Segment Open
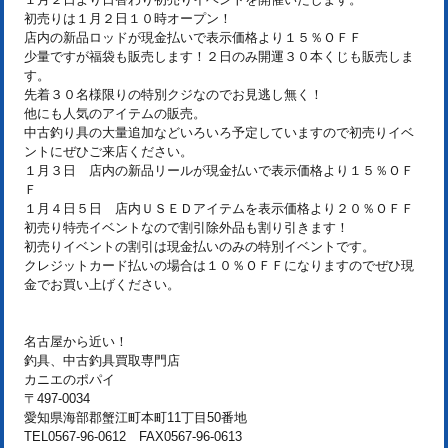
初売りは１月２日１０時オープン！
店内の新品ロッドが現金払いで表示価格より１５％ＯＦＦ
少量ですが福袋も販売します！２日のみ開運３０本くじも販売しま
す。
先着３０名様限りの特別クジなのでお見逃し無く！
他にも人気のアイテムの販売。
中古釣り具の大量追加などいろいろ予定していますので初売りイベ
ントにぜひご来店ください。
１月３日 店内の新品リールが現金払いで表示価格より１５％ＯＦ
Ｆ
１月４日５日 店内ＵＳＥＤアイテムを表示価格より２０％ＯＦＦ
初売り特売イベントなので割引除外品も割り引きます！
初売りイベントの割引は現金払いのみの特別イベントです。
クレジットカード払いの場合は１０％ＯＦＦになりますのでぜひ現
金でお買い上げください。
名古屋から近い！
釣具、中古釣具買取専門店
カニエのポパイ
〒497-0034
愛知県海部郡蟹江町本町11丁目50番地
TEL0567-96-0612 FAX0567-96-0613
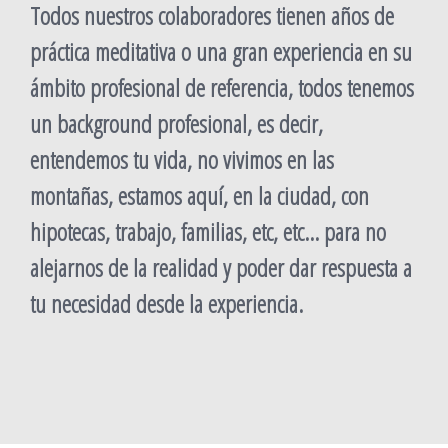
Todos nuestros colaboradores tienen años de
práctica meditativa o una gran experiencia en su
ámbito profesional de referencia, todos tenemos
un background profesional, es decir,
entendemos tu vida, no vivimos en las
montañas, estamos aquí, en la ciudad, con
hipotecas, trabajo, familias, etc, etc… para no
alejarnos de la realidad y poder dar respuesta a
tu necesidad desde la experiencia.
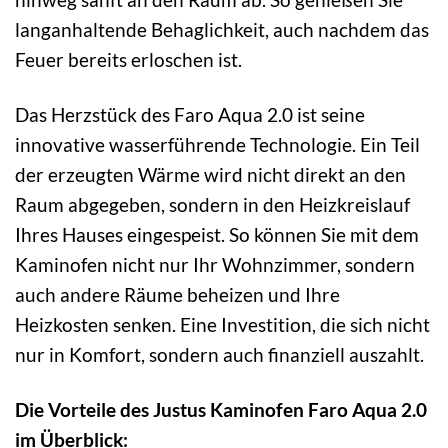
langanhaltende Behaglichkeit, auch nachdem das
Feuer bereits erloschen ist.
Das Herzstück des Faro Aqua 2.0 ist seine
innovative wasserführende Technologie. Ein Teil
der erzeugten Wärme wird nicht direkt an den
Raum abgegeben, sondern in den Heizkreislauf
Ihres Hauses eingespeist. So können Sie mit dem
Kaminofen nicht nur Ihr Wohnzimmer, sondern
auch andere Räume beheizen und Ihre
Heizkosten senken. Eine Investition, die sich nicht
nur in Komfort, sondern auch finanziell auszahlt.
Die Vorteile des Justus Kaminofen Faro Aqua 2.0
im Überblick:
Segment Closed
> **About this exercise**: What do the lines from the one with "Die Vorteile des" through the last line of the entries say? Print them word for word, both ends included, and nothing else.

> **Output**:
Die Vorteile des Justus Kaminofen Faro Aqua 2.0
im Überblick:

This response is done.